_Given entries:_
^^^^^^^^
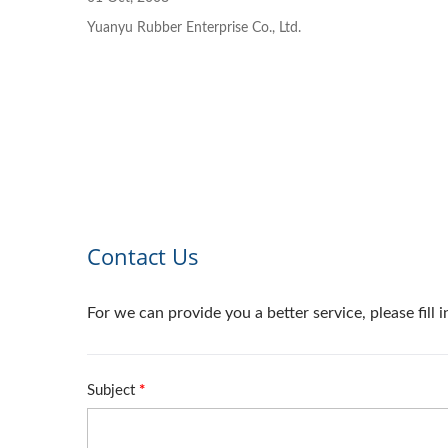
Yuanyu Rubber Enterprise Co., Ltd.
Pulseira De Relógio
Capa
Inteligente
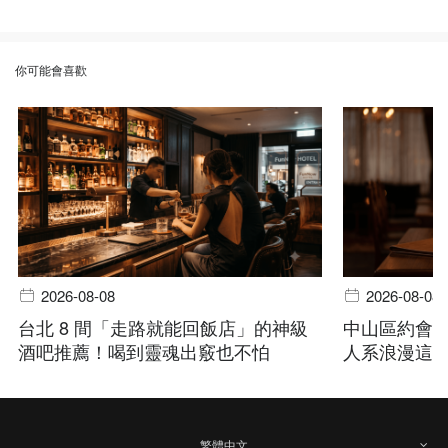
你可能會喜歡
2026-08-08
2026-08-08
台北 8 間「走路就能回飯店」的神級
中山區約會
酒吧推薦！喝到靈魂出竅也不怕
人系浪漫這
繁體中文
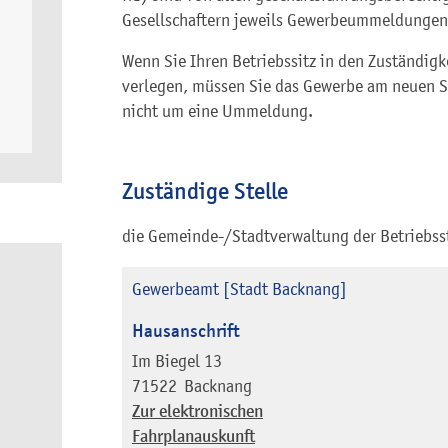
Gesellschaftern jeweils Gewerbeummeldunge
Wenn Sie Ihren Betriebssitz in den Zuständig
verlegen, müssen Sie das Gewerbe am neuen St
nicht um eine Ummeldung.
Zuständige Stelle
die Gemeinde-/Stadtverwaltung der Betriebss
Gewerbeamt [Stadt Backnang]
Hausanschrift
Im Biegel 13
71522
Backnang
Zur elektronischen
Fahrplanauskunft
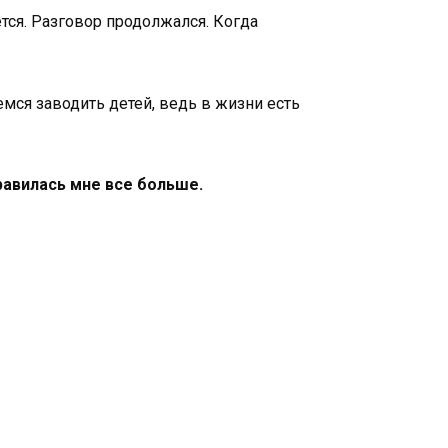
тся. Разговор продолжался. Когда
аемся заводить детей, ведь в жизни есть
равилась мне все больше.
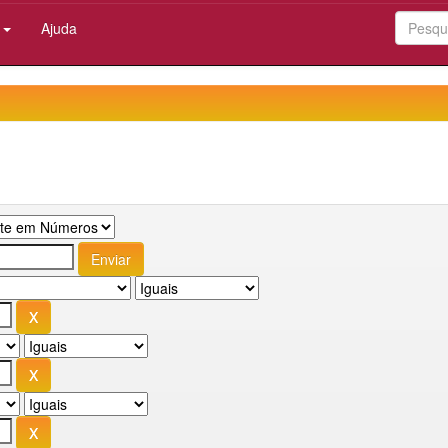
:
Ajuda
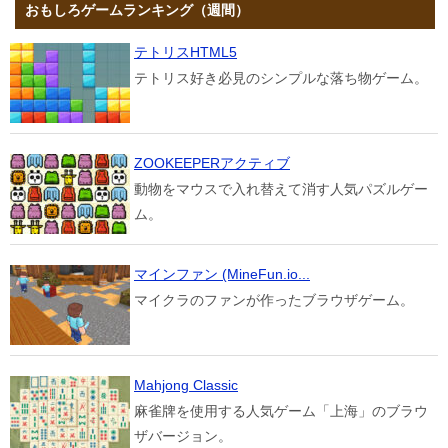
おもしろゲームランキング（週間）
テトリスHTML5
テトリス好き必見のシンプルな落ち物ゲーム。
ZOOKEEPERアクティブ
動物をマウスで入れ替えて消す人気パズルゲー
ム。
マインファン (MineFun.io...
マイクラのファンが作ったブラウザゲーム。
Mahjong Classic
麻雀牌を使用する人気ゲーム「上海」のブラウ
ザバージョン。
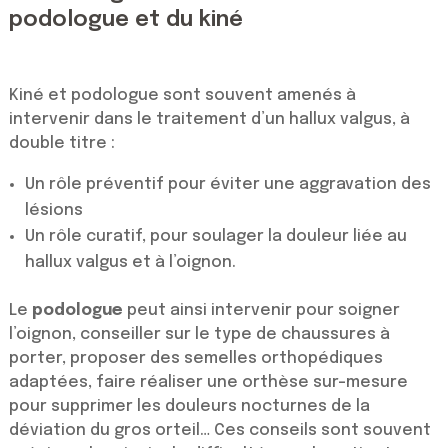
podologue et du kiné
Kiné et podologue sont souvent amenés à
intervenir dans le traitement d’un hallux valgus, à
double titre :
Un rôle préventif pour éviter une aggravation des
lésions
Un rôle curatif, pour soulager la douleur liée au
hallux valgus et à l’oignon.
Le
podologue
peut ainsi intervenir pour soigner
l’oignon, conseiller sur le type de chaussures à
porter, proposer des semelles orthopédiques
adaptées, faire réaliser une orthèse sur-mesure
pour supprimer les douleurs nocturnes de la
déviation du gros orteil… Ces conseils sont souvent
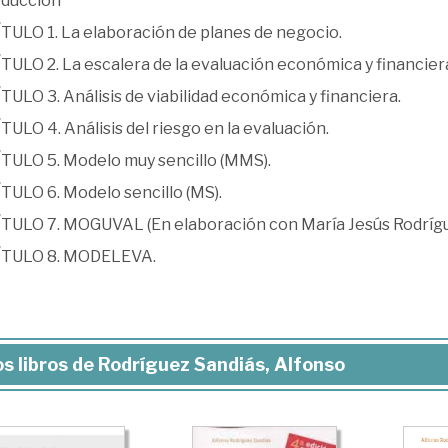
oducción
TULO 1. La elaboración de planes de negocio.
TULO 2. La escalera de la evaluación económica y financier
ULO 3. Análisis de viabilidad económica y financiera.
ULO 4. Análisis del riesgo en la evaluación.
TULO 5. Modelo muy sencillo (MMS).
TULO 6. Modelo sencillo (MS).
TULO 7. MOGUVAL (En elaboración con María Jesús Rodrígue
TULO 8. MODELEVA.
s libros de Rodríguez Sandiás, Alfonso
^^^^^^^^
_Try it:_ In the records above, take everything from the line containing "podologue et du kiné" down to the line containing "déviation du gros", and lay it out as a Markdown table with the columns Row and Line, one numbered row per line and no blank lines.

_Result below:_
| Row | Line |
|---|---|
| 1 | podologue et du kiné |
| 2 | Kiné et podologue sont souvent amenés à |
| 3 | intervenir dans le traitement d’un hallux valgus, à |
| 4 | double titre : |
| 5 | Un rôle préventif pour éviter une aggravation des |
| 6 | lésions |
| 7 | Un rôle curatif, pour soulager la douleur liée au |
| 8 | hallux valgus et à l’oignon. |
| 9 | Le |
| 10 | podologue |
| 11 | peut ainsi intervenir pour soigner |
| 12 | l’oignon, conseiller sur le type de chaussures à |
| 13 | porter, proposer des semelles orthopédiques |
| 14 | adaptées, faire réaliser une orthèse sur-mesure |
| 15 | pour supprimer les douleurs nocturnes de la |
| 16 | déviation du gros orteil… Ces conseils sont souvent |